The real problem in our healthcare system is not the pharmacy system. It’s that drug prices are too high to begin with. If the goal is affordability, why go after the places where people actually get their medicine instead of the companies that set the prices?

The Trump administration has already recognized that drug prices are a serious burden for American families. That’s why it supported initiatives designed to help consumers at the point of sale, including programs like TrumpRx, which offer steep discounts on certain prescriptions.

Tools like TrumpRx and similar discount platforms can make a meaningful difference. But they are not a complete answer to high drug prices, and they work only if patients can actually use them — for example, by having convenient access to pharmacies.

That’s the fundamental contradiction at the heart of this Tennessee proposal, and the reason the Senate should oppose SB 2040. If pharmacy benefit managers are forced to divest from their pharmacy operations — like what CVS is warning could shutter over 130 stores here in Tennessee — the likely result is many Tennesseans will find it harder — or even impossible — to take advantage of available savings through programs like the previously mentioned. A discount means nothing if there’s nowhere to use it.

For seniors, working parents, and rural residents, even a small increase in travel time or wait times can translate into delayed care or skipped prescriptions. Over time, reduced access also means reduced competition — and that typically leads to higher prices, not lower ones.

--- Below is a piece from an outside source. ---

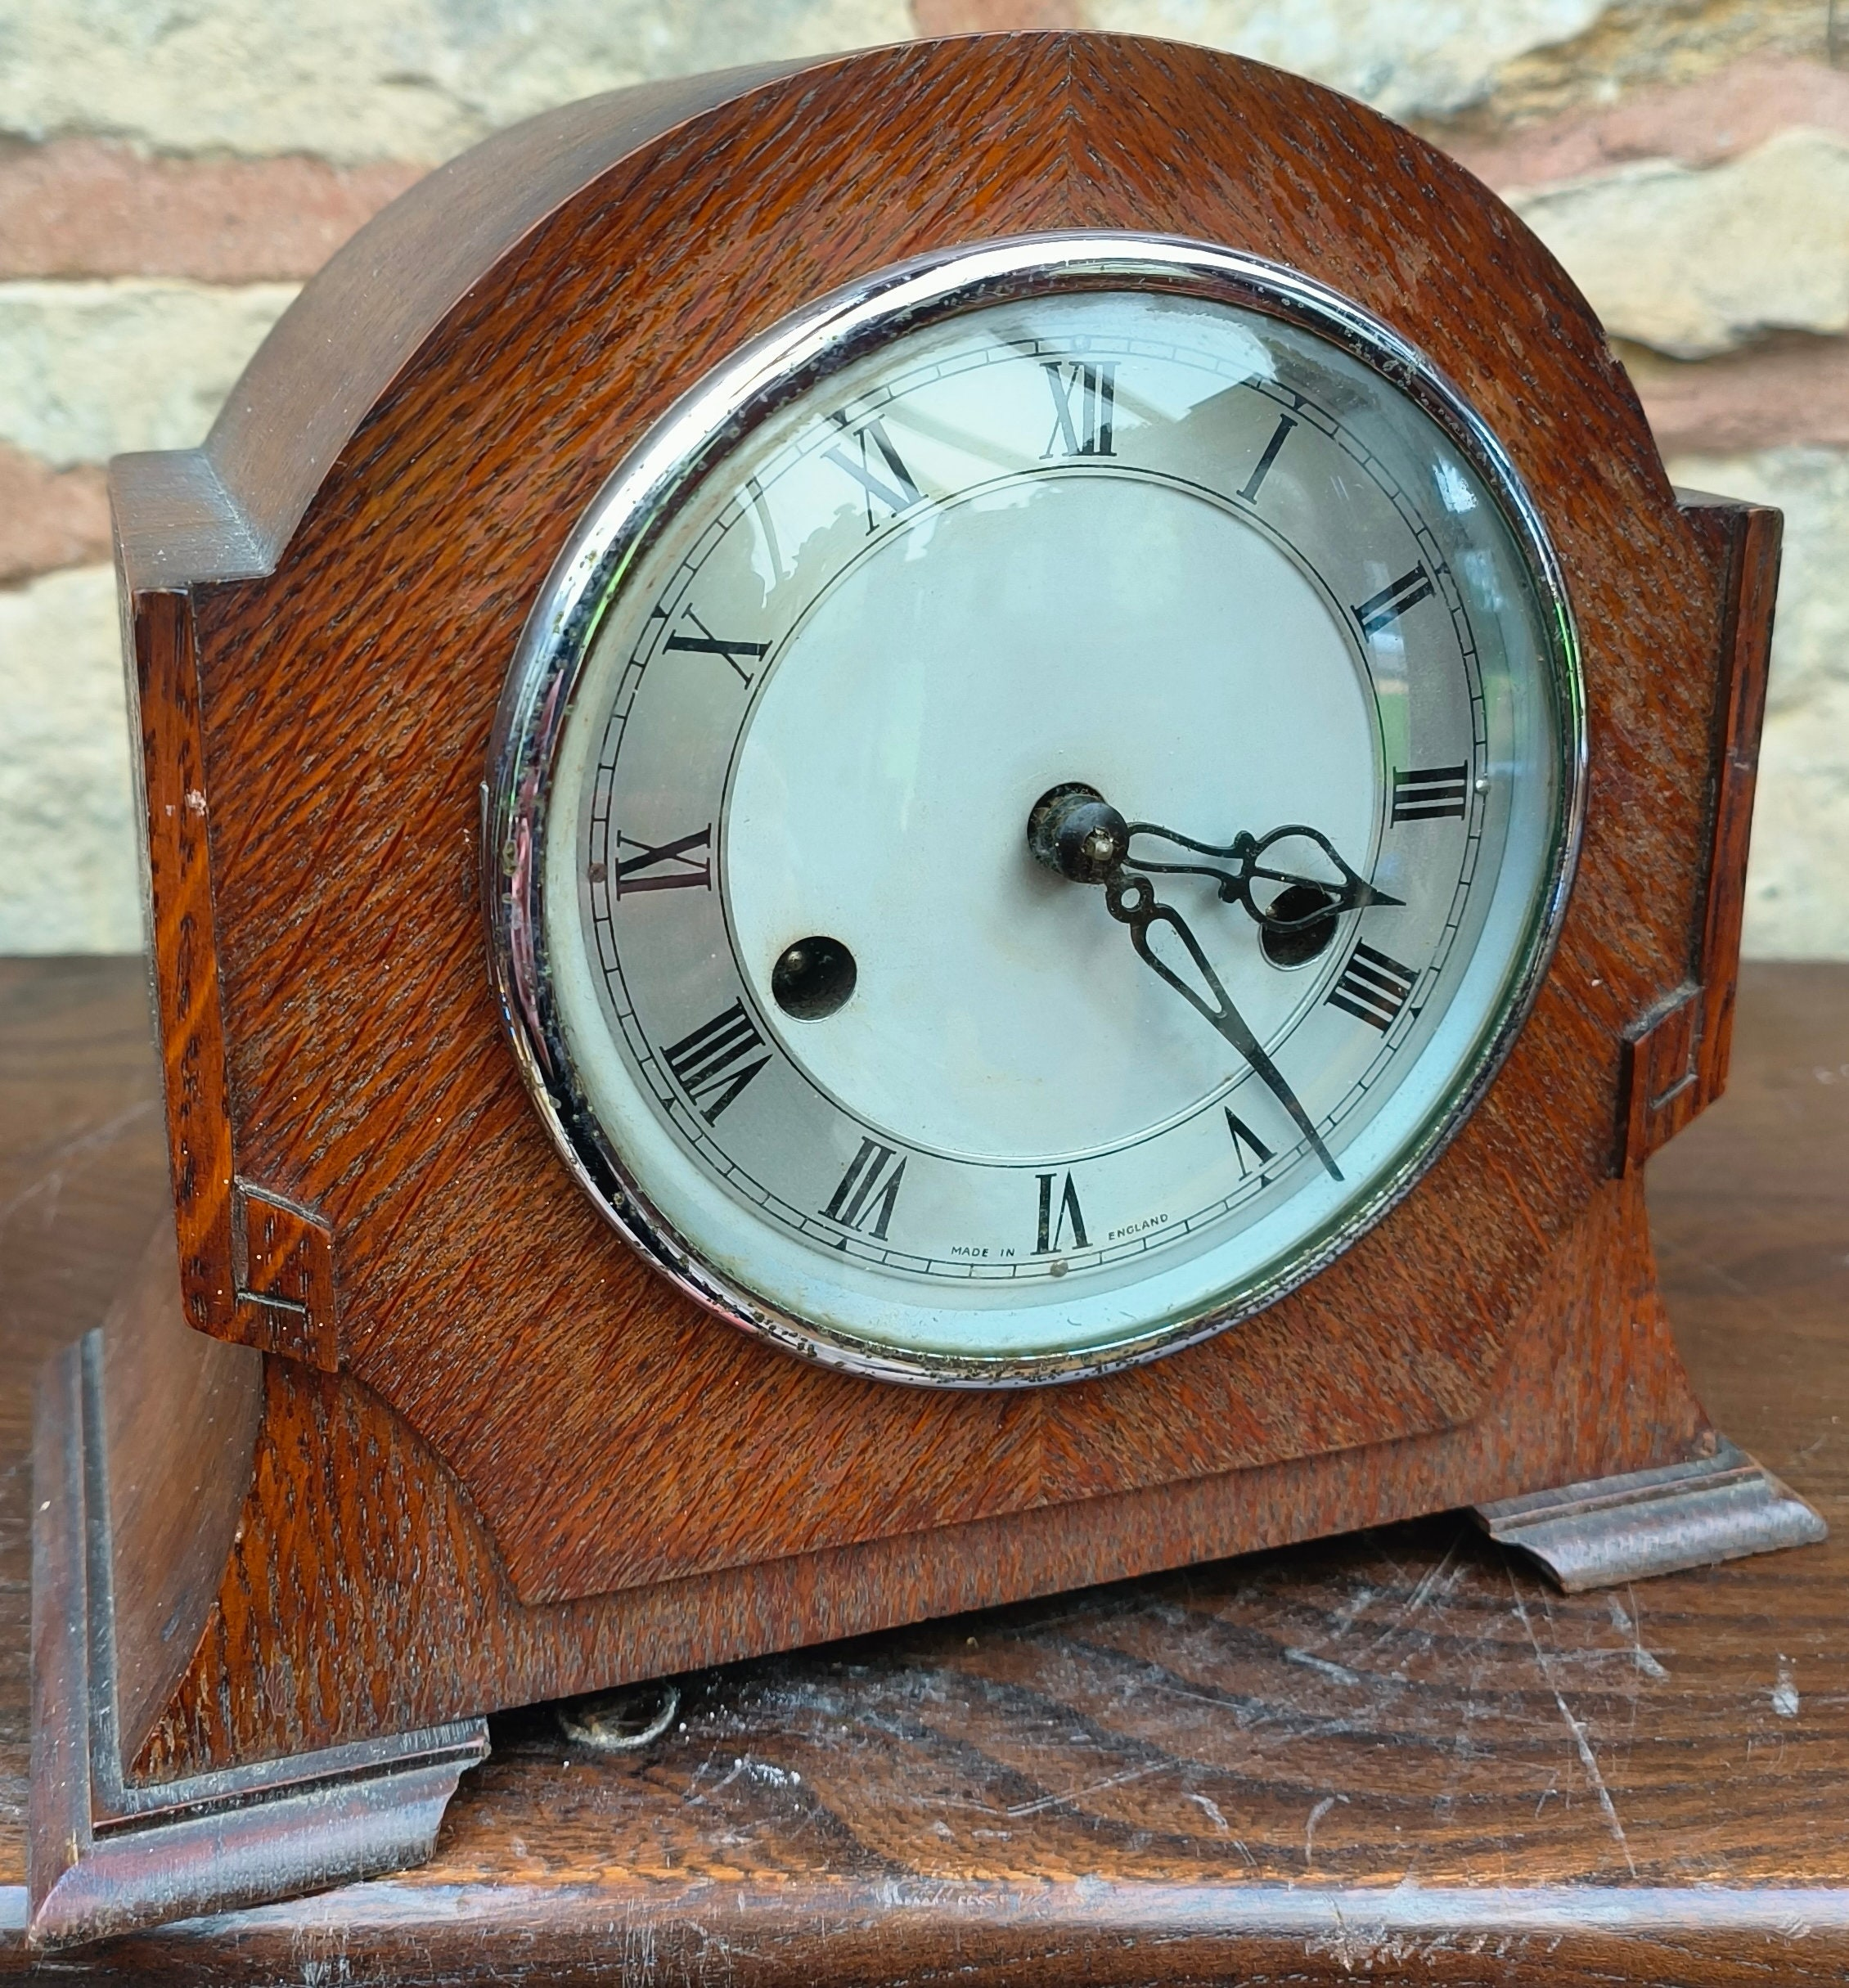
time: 3:23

At its core, this proposal reflects a broader pattern of government overreach. Rather than trusting markets to adapt and compete, it imposes structural mandates that shrink supply and limit consumer choice. That’s not how you lower costs. A functioning market expands access, encourages innovation, and gives patients more options. Heavy-handed intervention does the opposite.

No one disputes that prescription drugs are already too expensive. Lawmakers are right to want solutions. But this particular bill risks making a bad problem worse. It undermines practical tools that help families today save on medicine while failing to address the underlying drivers of high prices.

If Tennessee truly wants to lead on affordability, the focus should be on expanding access, increasing competition, and putting pressure where it belongs: on the companies setting the price of medicine in the first place. If lawmakers are serious about helping patients, they need to find ways to open the market up to make prescriptions more affordable — not shut down the pharmacies that make savings possible.

Richard Esparza is a Knoxville-area business owner and conservative grassroots activist.